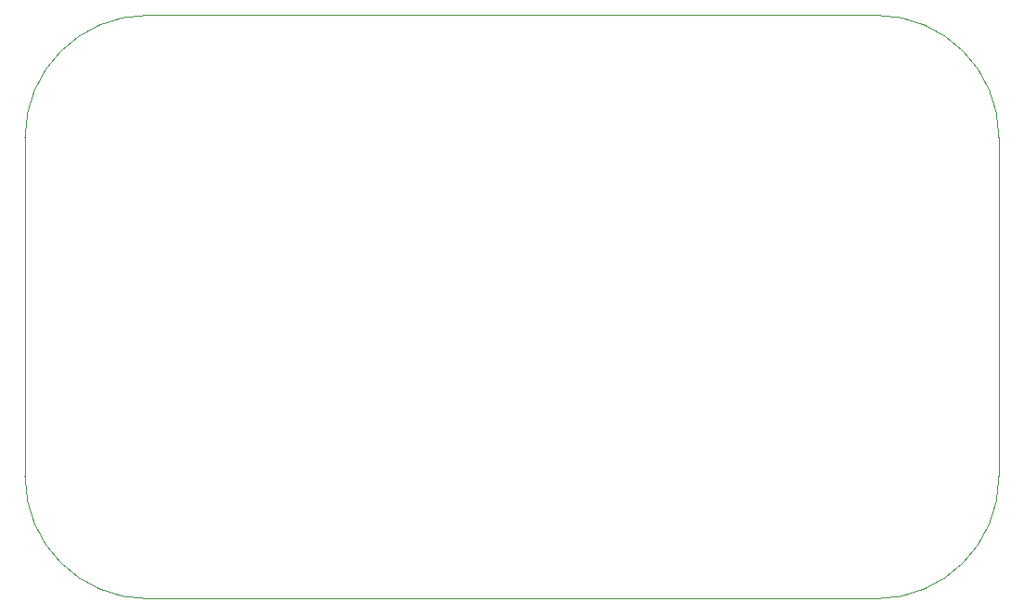
<source format=gm1>
G04 #@! TF.GenerationSoftware,KiCad,Pcbnew,(6.0.9)*
G04 #@! TF.CreationDate,2022-11-09T23:13:12+08:00*
G04 #@! TF.ProjectId,low_battery_voltage_alarm,6c6f775f-6261-4747-9465-72795f766f6c,rev?*
G04 #@! TF.SameCoordinates,Original*
G04 #@! TF.FileFunction,Profile,NP*
%FSLAX46Y46*%
G04 Gerber Fmt 4.6, Leading zero omitted, Abs format (unit mm)*
G04 Created by KiCad (PCBNEW (6.0.9)) date 2022-11-09 23:13:12*
%MOMM*%
%LPD*%
G01*
G04 APERTURE LIST*
G04 #@! TA.AperFunction,Profile*
%ADD10C,0.120000*%
G04 #@! TD*
G04 APERTURE END LIST*
D10*
X99314000Y-70866000D02*
X165862000Y-70866000D01*
X88138000Y-113030000D02*
X88138000Y-82042000D01*
X165862000Y-124206000D02*
X99314000Y-124206000D01*
X177038000Y-82042000D02*
X177038000Y-113030000D01*
X177038000Y-82042000D02*
G75*
G03*
X165862000Y-70866000I-11176000J0D01*
G01*
X165862000Y-124206000D02*
G75*
G03*
X177038000Y-113030000I0J11176000D01*
G01*
X88138000Y-113030000D02*
G75*
G03*
X99314000Y-124206000I11176001J1D01*
G01*
X99314000Y-70866000D02*
G75*
G03*
X88138000Y-82042000I1J-11176001D01*
G01*
M02*

</source>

= = = = = = =

◆ Task instructions:
Go through the entries above and copy out every line that includes the word "APERTURE".

◆ Task answer:
G04 APERTURE LIST*
G04 APERTURE END LIST*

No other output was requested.